The quest for biological markers of mental illness has turned up few good candidates. But emerging evidence suggests that the erosion of telomeres at the ends of chromosomes might be linked to brain function.

Telomeres, the repetitive DNA sequences that cap chromosomes, protect the vulnerable ends of replicating chromosomes in a process similar to how the plastic wrapping at the ends of shoelaces protects them from fraying. In 1990, researchers discovered that telomere length in somatic cells is inversely correlated with age (Nature 346, 866–868; 1990). A newborn child, for example, has between 6,000 and 15,000 repeating telomeric base pairs. But, with each cell replication, the telomeres shorten by a few base pairs. On average, human telomeres disappear at a rate of 40–60 base pairs per year. This progressively occurs until the telomeres reach a critically short length, impairing the cells from efficiently replicating, eventually leading them to become cancerous, become dormant or die.

Since the 1990s, evidence has accumulated tentatively linking telomere erosion to a suite of clinical disorders. Telomeres seem to erode more rapidly in disorders such as diabetes, obesity, hypertension, cardiovascular disease and chronic stress (Atherosclerosis 195, 83–89; 2007; Obesity, doi:10.1038/oby.2008.413; 2008; Intern. Med. 42, 150–153; 2003).

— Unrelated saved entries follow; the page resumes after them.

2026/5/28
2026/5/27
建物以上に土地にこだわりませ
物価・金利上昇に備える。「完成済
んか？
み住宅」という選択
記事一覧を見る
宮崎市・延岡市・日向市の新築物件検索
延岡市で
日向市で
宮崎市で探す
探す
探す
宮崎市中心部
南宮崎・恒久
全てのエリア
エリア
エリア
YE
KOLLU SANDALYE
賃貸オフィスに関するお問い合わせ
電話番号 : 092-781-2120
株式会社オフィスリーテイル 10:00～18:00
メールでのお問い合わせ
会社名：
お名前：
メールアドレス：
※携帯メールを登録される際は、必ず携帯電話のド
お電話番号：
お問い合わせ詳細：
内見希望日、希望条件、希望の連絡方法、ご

In 2000, Thomas von Zglinicki's group at Newcastle University's Institute for Ageing and Health in Britain reported that increased telomere erosion is also found in dementia, the first such report in a neurological disorder (Lab. Invest. 80, 1739–1747; 2000). “When I first saw the results, my first impression was that this is nonsense,” says von Zglinicki, whose group has since confirmed that telomere length provides a personal history of cell replication, oxidative stress and inflammation, much like the way growth rings divulge information of a tree's chronological age.

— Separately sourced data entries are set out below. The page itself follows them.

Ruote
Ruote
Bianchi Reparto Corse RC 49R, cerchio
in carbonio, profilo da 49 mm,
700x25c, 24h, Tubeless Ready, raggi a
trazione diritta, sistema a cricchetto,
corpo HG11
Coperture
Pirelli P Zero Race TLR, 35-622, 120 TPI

But von Zglinicki is still skeptical that information based solely on telomere length can be used to diagnose disorders. “Telomere length depends on many factors, with genetics probably playing the strongest role,” says von Zglinicki, who is now conducting research that hopes to use telomere length alongside an arsenal of other measurements (including degree of oxidative stress, DNA damage and inflammation) to form a diagnosis.

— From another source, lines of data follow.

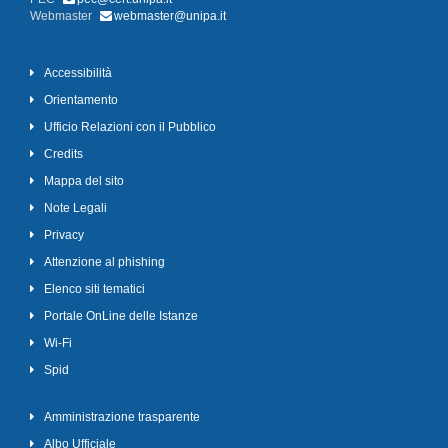
Webmaster
webmaster@unipa.it
Accessibilità
Orientamento
Ufficio Relazioni con il Pubblico
Credits
Mappa del sito
Note Legali
Privacy
Attenzione al phishing
Elenco siti tematici
Portale OnLine delle Istanze
Wi-Fi
Spid
Amministrazione trasparente
Albo Ufficiale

In 2003, an analysis of immune cells taken from people with Alzheimer's disease suggested that telomeres erode more rapidly in those with the disorder than their healthy counterparts (Neurobiol. Aging 24, 77–84; 2003).

Some scientists have speculated that schizophrenia is actually a syndrome of accelerated aging (Schizophr. Bull., doi:10.1093/schbul/sbm140; 2007). And in February and May of this year, two reports were published hinting that people with schizophrenia have telomere erosion rates almost twice those of normal people (J. Psychiatry Neurosci. 33, 244–247; 2008; Mol. Psychiatry 13, 118–119; 2008). “This is significant because it is something that can actually be measured in psychiatric disorders,” says Hung-Teh Kao, an author of one of the studies and an associate professor of psychiatry at Brown University.

“Normally, all the diagnostic evidence we gather is from patient interviews, as there is no laboratory test for schizophrenia,” says Kao. His study, which looked at the DNA of white blood cells, suggests that, on average, people with schizophrenia in their late 30s have telomere lengths about 1,700 base pairs shorter than normal people of their age.

Although the exact role of telomere erosion in disease and in the brain remains a mystery, it does provide a glimmer of hope to areas of psychiatry research, such as schizophrenia, where the unsuccessful quest for a pathophysiological explanation has been elusive. “Telomere length may not be the end result,” says Kao, “but having something measurable is a first and important step.”